Si hace frío, puedo ver a otras gentes al otro lado del cristal que andan, corren, se dan prisa o pasean, de uno en uno, en parejas, grupos. Los puedo ver a todos, formando parte de un ciclo que nunca descansa, de unos caminos que nunca se abandonan, de unos suelos que son siempre pisados.

Si llueve, puedo mojar mis botas por sus calles peatonales evitando o buscando charcos, puedo correr ante la inclemencia de sus edificios, que no me protegen del agua, que no me esconden una luna que ilumina a toda mi ciudad, inabarcable. Puedo sentir a mi ciudad empapada seguir latiendo igual, nunca para, siempre deprisa, nunca sola.

Nunca conoceré todos sus rincones, siempre será nueva, siempre será distinta. Mi ciudad me enseñará cada día una cara, me pondrá un paisaje según lo que yo quiera ver. Será melancólica, caótica, inabarcable, lejana, preciosa, mía. Suya.

miércoles, 14 de septiembre de 2011

Septiembre.

Este no era como sus septiembres. Sus septiembres eran fríos, grises, amenazaban con tormenta cada vez que pensaba salir de casa. Sus septiembres le llevaban una manta porque la iba a necesitar. En sus septiembres, ella subía la manta hasta la nariz y tenía ganas de chocolate caliente.

Este septiembre no. Ahora hacía calor, ahora las mantas le sobraban por todas partes y los chocolates calientes empalagaban e iban seguidos de largos tragos de agua helada.

Pero por lo demás todo seguía igual; igual de desastre, igual de mal alimentada, igual de despeinada y mal vestida en casa. Las persianas bajadas, no quería ver ese sol que le engañaba, que no debía estar ahí, que no anunciaba un otoño que sin embargo sí llegaba. Su salón seguía siendo igual de pequeño para muchos y gigante para ella, sus folios, acompañando a sus púas verdes, sus mantas que no usaba, sus motas de polvo, sus cascos, sus canciones tiradas. Todo por el suelo. Todo estaba allí, a su alcance. Su guitarra en una esquina, sus maletas, hechas y deshechas, su vida en un eterno viaje donde nunca llegaba a casa; siempre perdía las llaves.

Sus intenciones de cambiar, de mejorar. De comer fruta y recoger del suelo sus trozos de vida. De despedirse de su amado desorden, compañero fiel. De recoger sus fotos, de colocarlas, de mirarlas y reconocer a la gente que, sin darse cuenta, había decidido inmortalizarse allí, para ella, para ser pensados y queridos, para no irse nunca.
Sus ganas de estar sola, de no tener nada que hacer, sólo escuchar música muy alto, tan alto que ya no pudiese oírse a sí misma (ni a nadie) nunca más. Una música que llenase sus oídos, su mente, su corazón, su cuerpo. Una música que completase cada uno de sus vacíos, una música que le prometiese que nunca se iba a ir.

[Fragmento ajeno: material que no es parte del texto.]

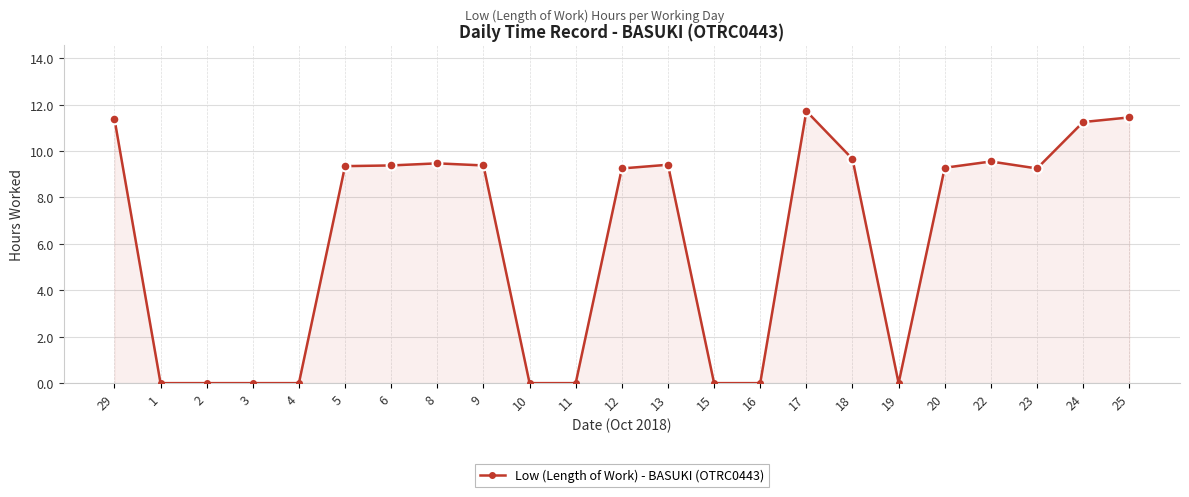

Does the chart have visible grid lines?

Yes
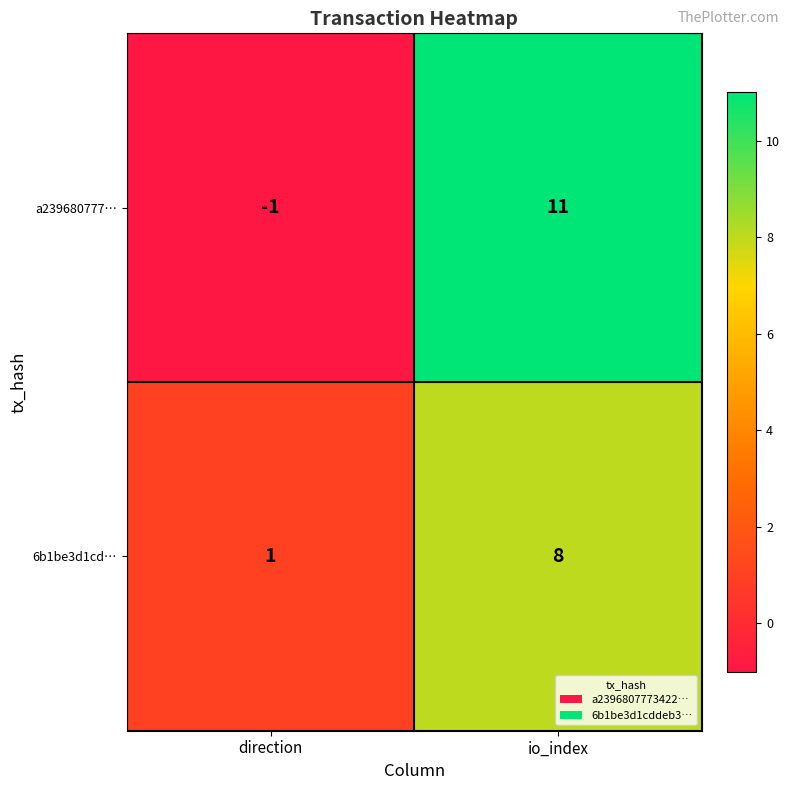

Rank the series by their average value, from lowest to highest.

6b1be3d1cd…, a239680777…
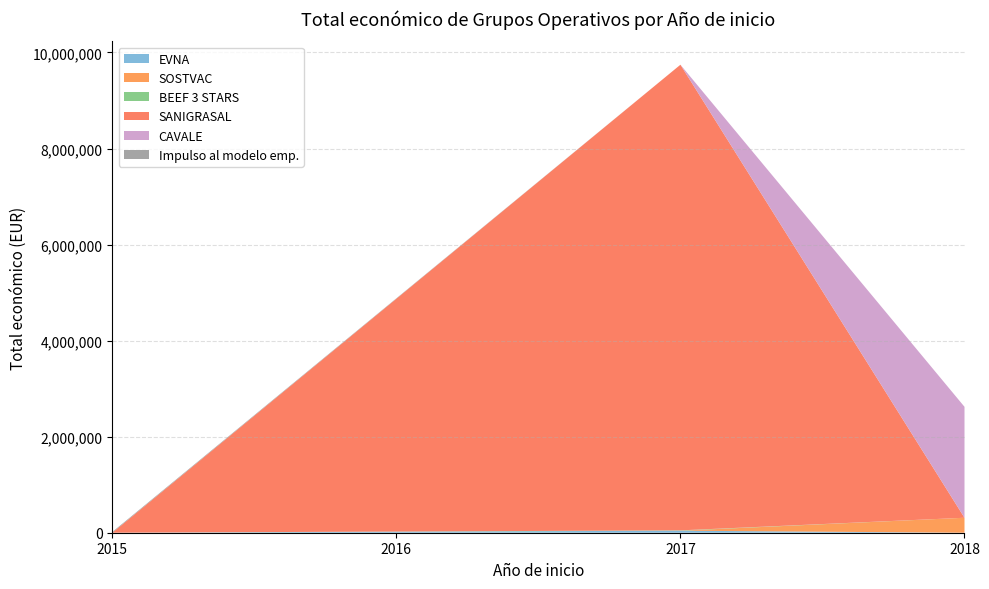

Reading left to right, list all the values displayed in this chart.

42072	311553	7000	9695285	2310026	15750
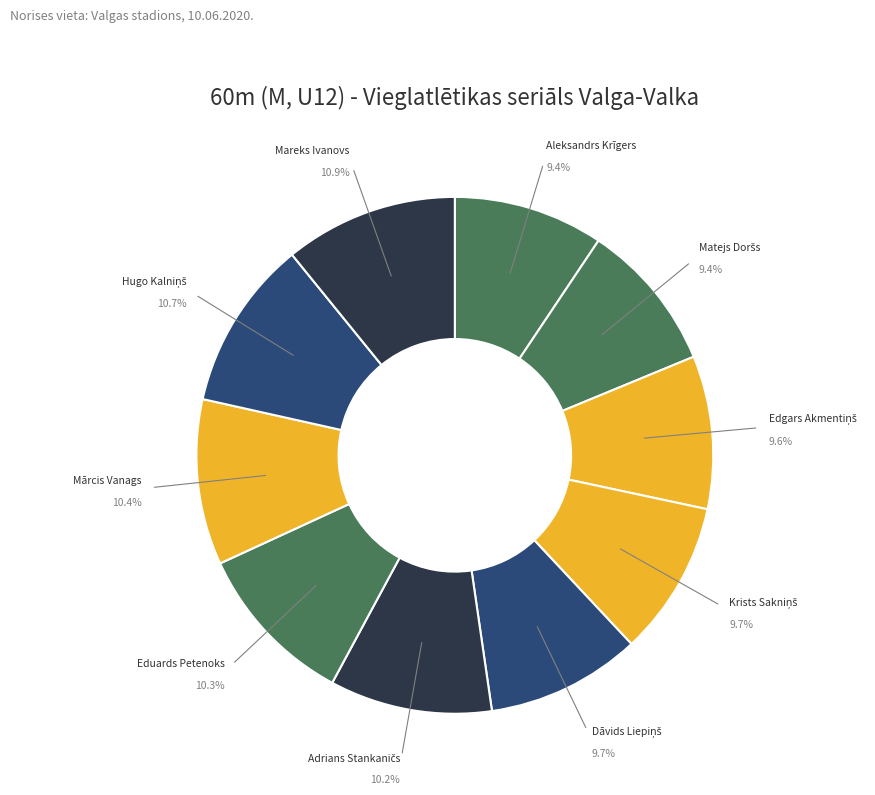

How many segments does this pie chart have?

10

Sus tazas de café le recordaban corazones pasados. Rojas, negras, con dibujos, con letras, con poemas, con flores. Tazas que le recordaban que hubo gente, alguna vez, que las usó para tomar café por la mañana, a la mañana siguiente. Mañanas que habían sido el "after" de un previo, de una noche previa, donde había escuchado lo que no quería oír de ellos, donde había dicho lo que no sentía, donde había hecho lo que no quería.
Una vez cada dos meses, ella rompía todas sus tazas. Así pensaba que se rompían sus recuerdos, pero sólo se esparcían. Más pequeños, como cada trozo de cada taza, pero más, más numerosos, más difíciles de recoger. Odiaba sus tazas. Ella bebía café en vaso.
A veces también rompía vasos, pero eso no estaba programado.

Otras veces, escribía canciones. canciones que no eran buenas, canciones que nadie quería, canciones que eran borratajos de letras imposibles, que no tenían ritmo, que no tenían ganas de ser canciones.
Sus púas cogían polvo, igual que su guitarra, y sus dedos se encallaban el día que decidía volver a hacerle mimos, los mimos que mucho tiempo antes le dedicaba todos los días.


Pero ya no, porque su septiembre ya no era como sus otros septiembres y porque hacía tanto calor que ya no quería mantas, ni chocolate caliente, ni tazas rotas, ni ganas de romperlas.